November 8, 2015

The Right to Remain Silent in a Civil Context

That refusing to respond to questions does not justify an arrest for obstruction of governmental administration (OGA) has just been affirmed by the Second Circuit Court of Appeals. It's sort of an important decision. Many of the routine civil rights cases that I see involve the issue of respect and authority. Simple exchanges rapidly escalate and lost all semblance of proportionality to everyone's detriment. People are often needlessly hurt and arrested, and preconceptions are reinforced all the way around.

A classic example is when a police officer demands identification or an explanation for why the person is somewhere or where he is going to or coming from. These are the sorts of inquiries that are almost never made of certain people or in certain neighborhoods. Put differently, officers then to behave this way in poor areas populated by communities of color, who are sensitive to such race-based policing.

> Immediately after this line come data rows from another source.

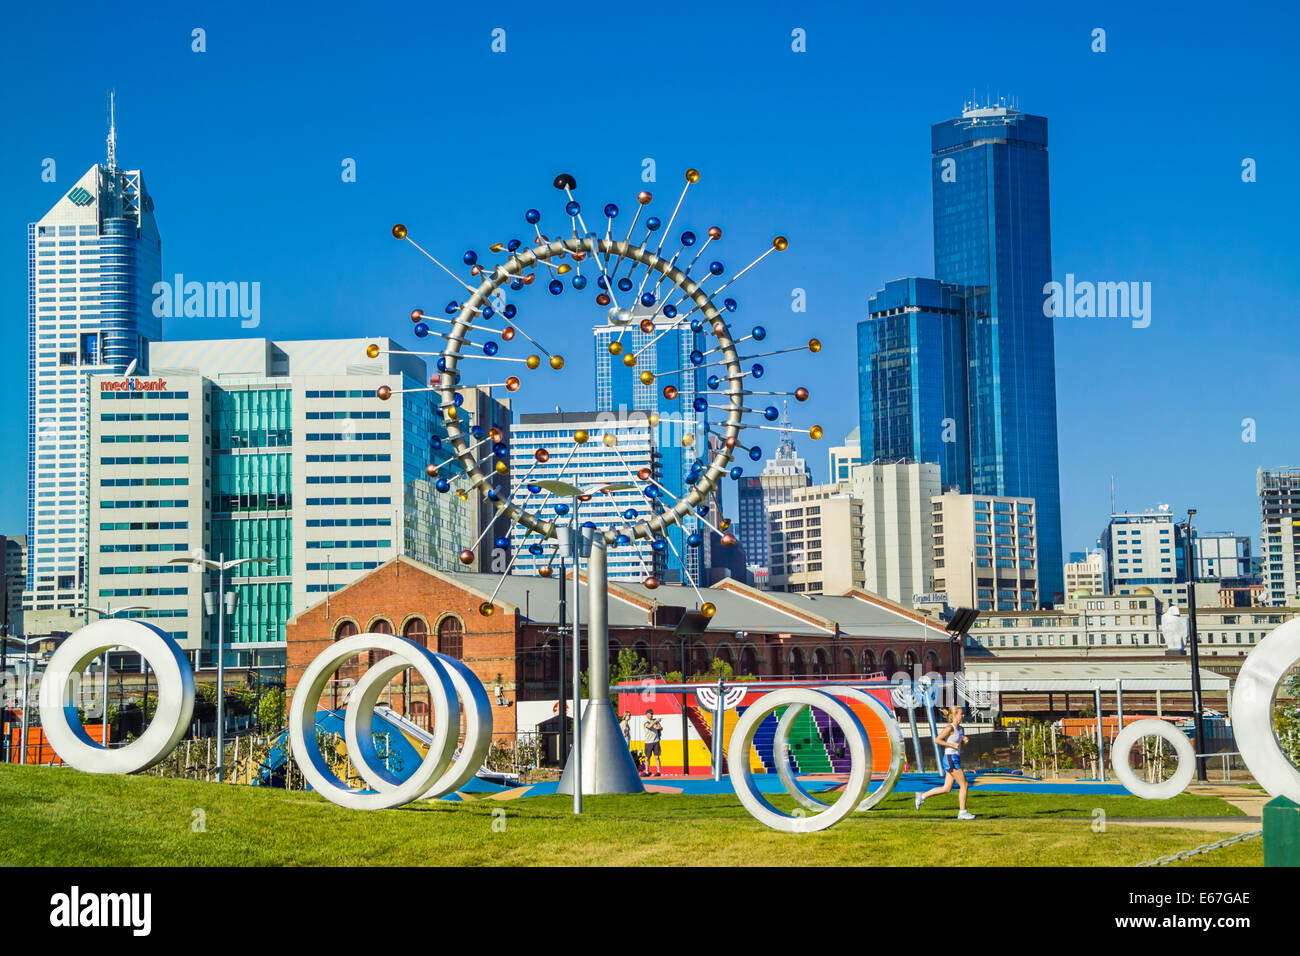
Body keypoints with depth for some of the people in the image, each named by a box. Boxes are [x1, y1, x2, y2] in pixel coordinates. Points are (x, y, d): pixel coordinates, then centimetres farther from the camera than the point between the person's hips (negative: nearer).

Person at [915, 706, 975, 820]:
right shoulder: (950, 728, -12)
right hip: (950, 759, -9)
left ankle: (922, 796, 14)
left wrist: (965, 741, 1)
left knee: (947, 789, 8)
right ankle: (962, 812, -1)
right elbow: (937, 740, -14)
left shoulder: (960, 729, 14)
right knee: (964, 785, -6)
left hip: (956, 759, 9)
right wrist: (952, 745, -17)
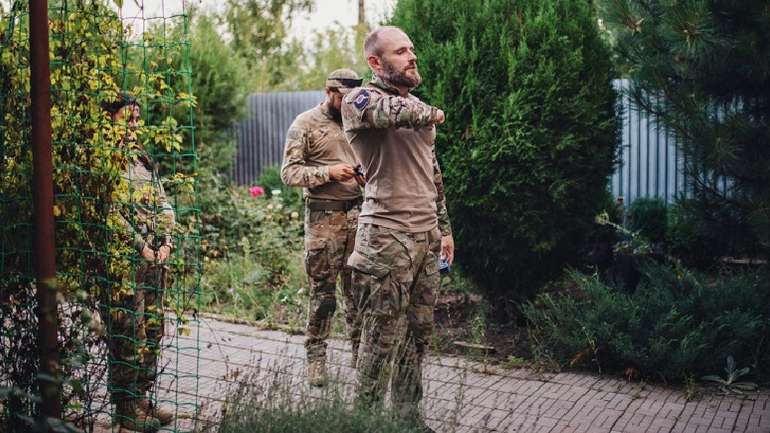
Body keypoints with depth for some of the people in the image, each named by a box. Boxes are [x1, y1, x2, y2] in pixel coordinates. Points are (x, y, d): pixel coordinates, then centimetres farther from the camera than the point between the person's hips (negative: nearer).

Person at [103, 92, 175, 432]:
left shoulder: (142, 158, 18)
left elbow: (163, 204, 16)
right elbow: (111, 211, -15)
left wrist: (165, 242, 2)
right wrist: (140, 246, -14)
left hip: (154, 257, 8)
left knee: (152, 331, 11)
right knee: (127, 335, -4)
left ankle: (141, 398, 22)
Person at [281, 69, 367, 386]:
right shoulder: (305, 124, -2)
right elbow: (289, 172, -9)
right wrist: (328, 172, -19)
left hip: (356, 214, 5)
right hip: (323, 217, -5)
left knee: (358, 288, 9)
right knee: (323, 291, -1)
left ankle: (360, 352, 20)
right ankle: (316, 358, 11)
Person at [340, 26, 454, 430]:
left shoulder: (418, 106, 18)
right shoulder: (360, 100, -6)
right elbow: (396, 113, -31)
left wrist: (444, 228, 23)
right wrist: (431, 113, -9)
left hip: (426, 236, 7)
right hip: (387, 238, -7)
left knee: (418, 332, 12)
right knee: (382, 337, -1)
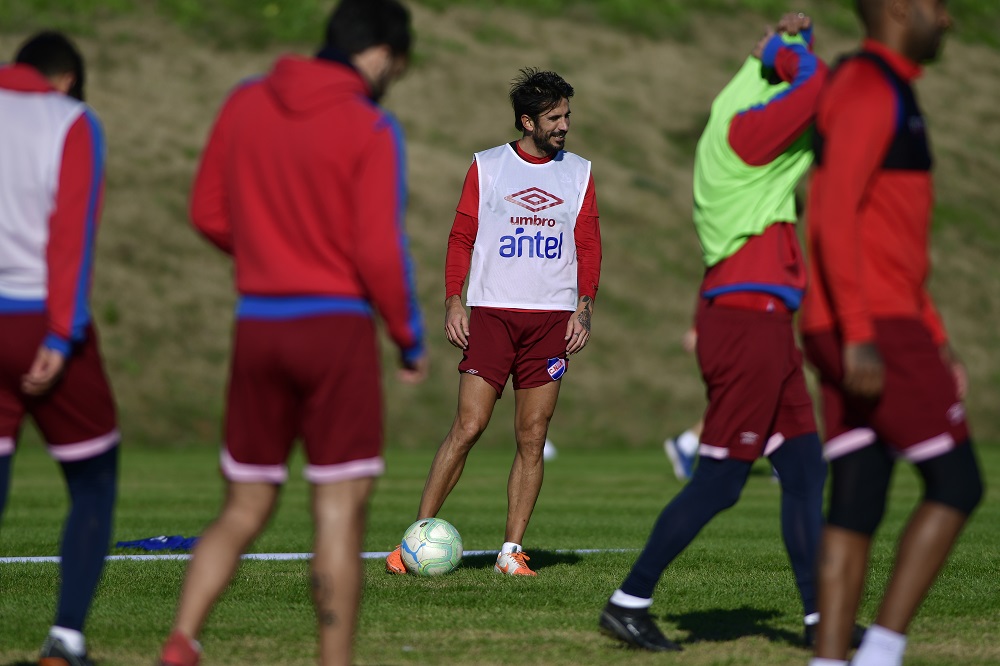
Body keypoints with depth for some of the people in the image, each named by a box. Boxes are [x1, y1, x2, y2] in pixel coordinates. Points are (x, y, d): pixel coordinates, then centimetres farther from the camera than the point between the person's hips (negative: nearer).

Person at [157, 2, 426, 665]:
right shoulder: (371, 129, -9)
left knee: (244, 509, 12)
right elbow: (380, 252, -12)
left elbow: (208, 213, 10)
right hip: (337, 328, -5)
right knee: (341, 510, 0)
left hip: (257, 326, 5)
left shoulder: (245, 104, 6)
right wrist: (412, 339, 0)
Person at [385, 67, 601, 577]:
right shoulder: (487, 167, 5)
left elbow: (589, 246, 11)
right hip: (491, 312, -2)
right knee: (468, 426, -9)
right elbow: (461, 237, 6)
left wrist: (584, 307, -1)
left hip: (552, 319, 2)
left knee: (532, 439, 0)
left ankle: (511, 550, 4)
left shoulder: (579, 173, 11)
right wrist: (453, 301, -4)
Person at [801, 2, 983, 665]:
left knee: (858, 506, 5)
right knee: (958, 484, -5)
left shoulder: (886, 97, 22)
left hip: (866, 333, 10)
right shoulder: (868, 90, -12)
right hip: (872, 331, -10)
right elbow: (834, 216, -22)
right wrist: (858, 335, -27)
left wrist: (934, 336, 26)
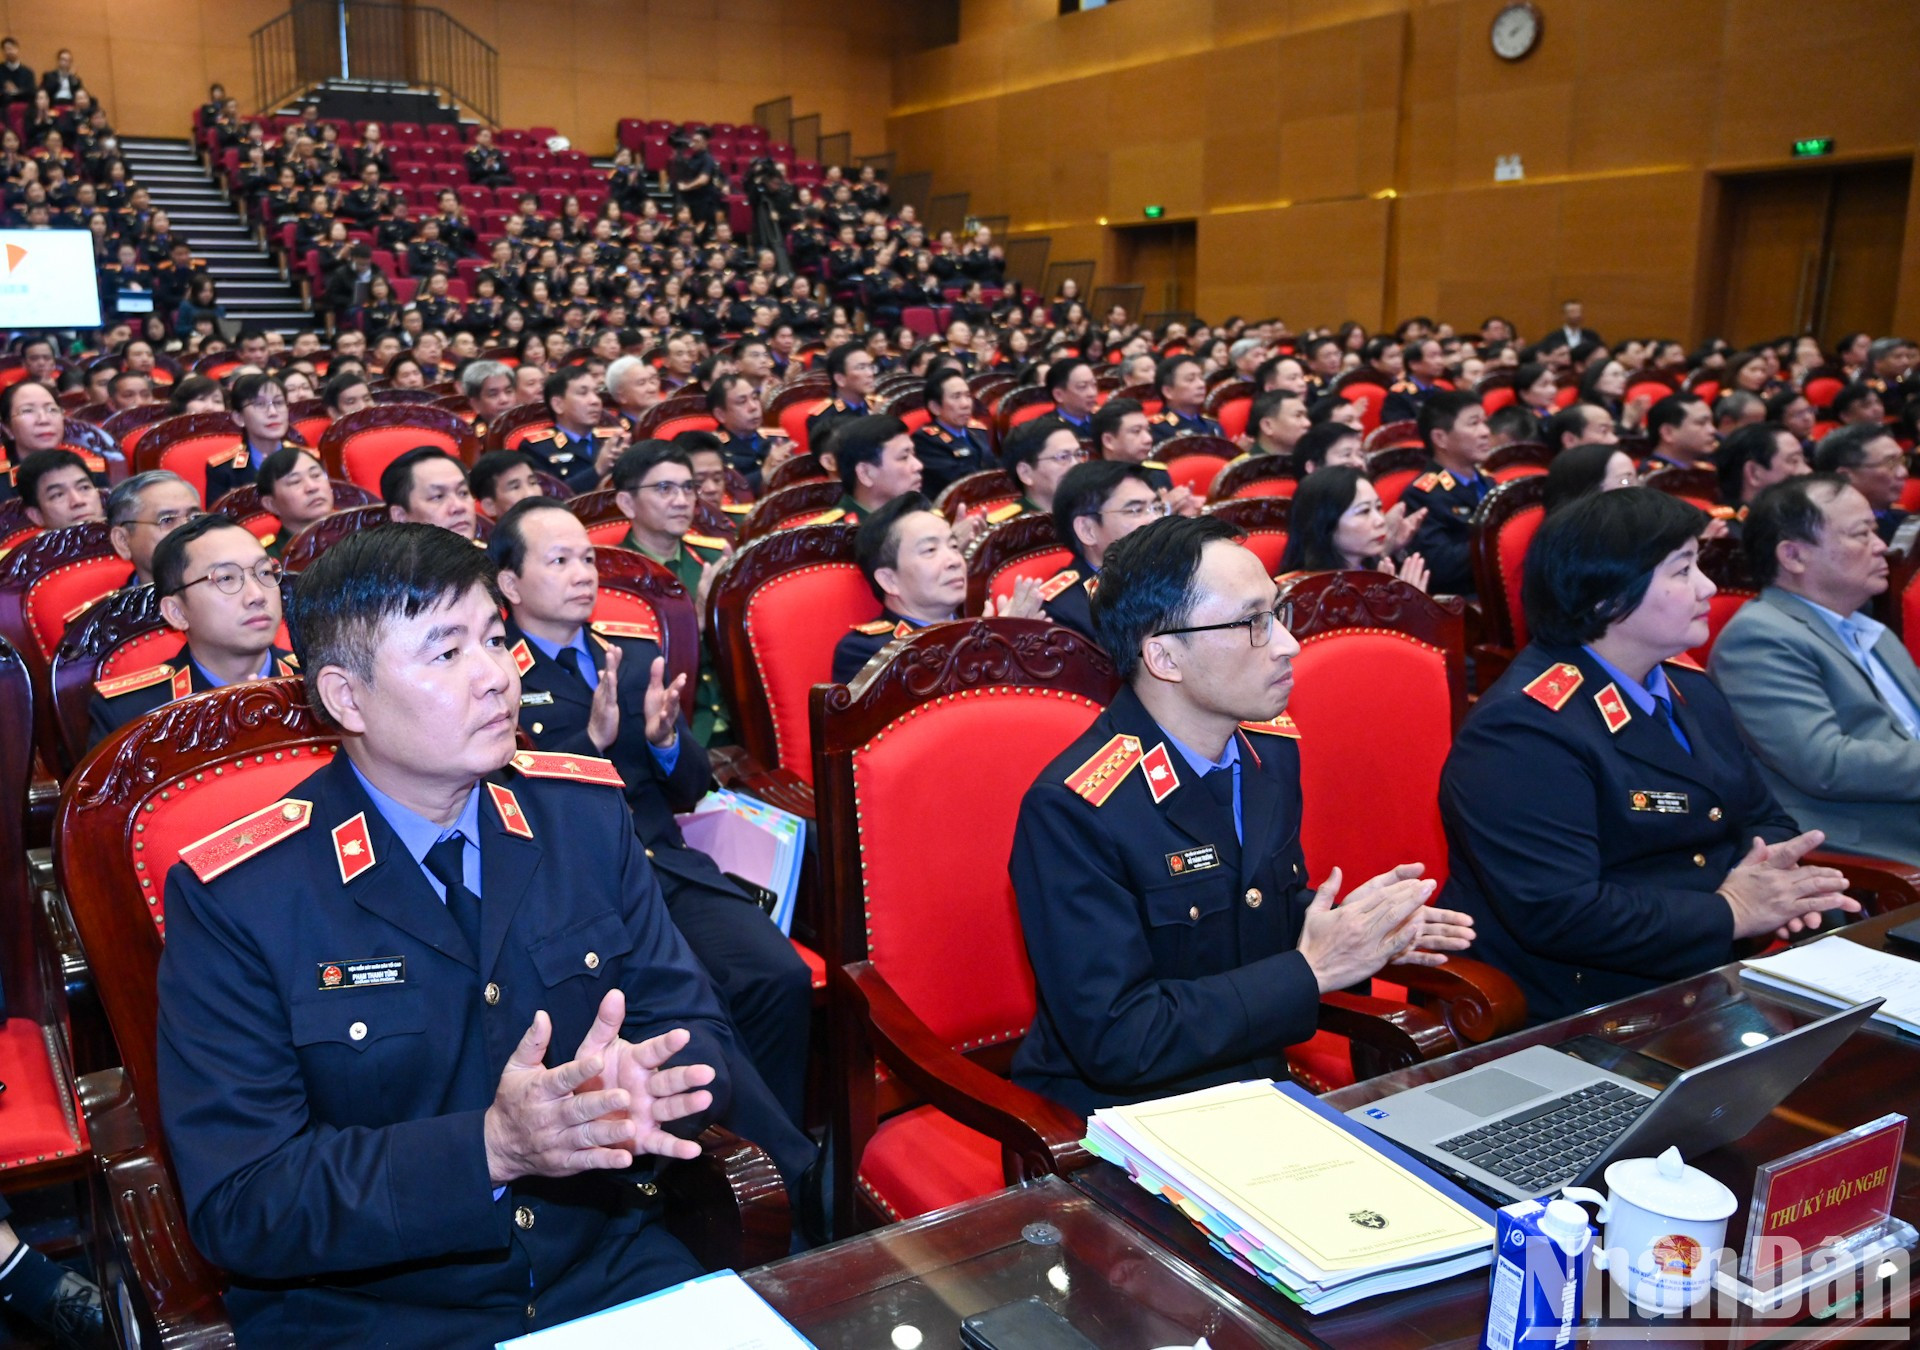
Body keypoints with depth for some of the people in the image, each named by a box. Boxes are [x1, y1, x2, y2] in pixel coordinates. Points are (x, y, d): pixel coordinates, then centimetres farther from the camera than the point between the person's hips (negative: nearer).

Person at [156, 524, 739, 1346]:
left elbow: (697, 1033, 3)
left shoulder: (587, 813, 1)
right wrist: (489, 1148, -25)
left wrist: (638, 1083, -20)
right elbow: (235, 1203, -12)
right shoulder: (232, 899, -10)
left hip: (609, 1274, 3)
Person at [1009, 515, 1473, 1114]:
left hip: (1260, 1089, 6)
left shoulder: (1272, 749, 3)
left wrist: (1365, 931, -3)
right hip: (1122, 1117, -6)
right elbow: (1115, 1041, -21)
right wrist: (1310, 971, -19)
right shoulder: (1071, 811, -20)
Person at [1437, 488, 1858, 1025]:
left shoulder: (1689, 688, 14)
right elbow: (1556, 914, -26)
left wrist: (1773, 874, -3)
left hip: (1723, 972, 10)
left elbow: (1765, 819, 22)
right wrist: (1730, 912, -16)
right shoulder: (1524, 729, -18)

When the person declines, the officer sees it as a sign of disrespect to him and his badge, and usually goes all in. As both sides dig in their heels it becomes clear that the only way the officer is getting the info is by forcibly taking it, but to do so without assistance would be foolish, so he radios for help. Moments later, backed up by another half-dozen officers, a forcible takedown is made. The civilian does not fight, but stiffens up, perhaps instinctively, perhaps out of anger, and more force is applied. Words are exchanged and batons or asps might be swung, pepper spray may be deployed. Crowds gather, filming and loudly complaining. The officers get nervous and call for even more backup. The original civilian is arrested because, if nothing else, the police now need to create a narrative to justify and explain all their conduct. The cold truth will usually not suffice, so it is embellished and ginned up until there are enough facts to justify the stop and the subsequent use of force. In cases that make it to lawyers like me, the charges are dismissed and litigation follows.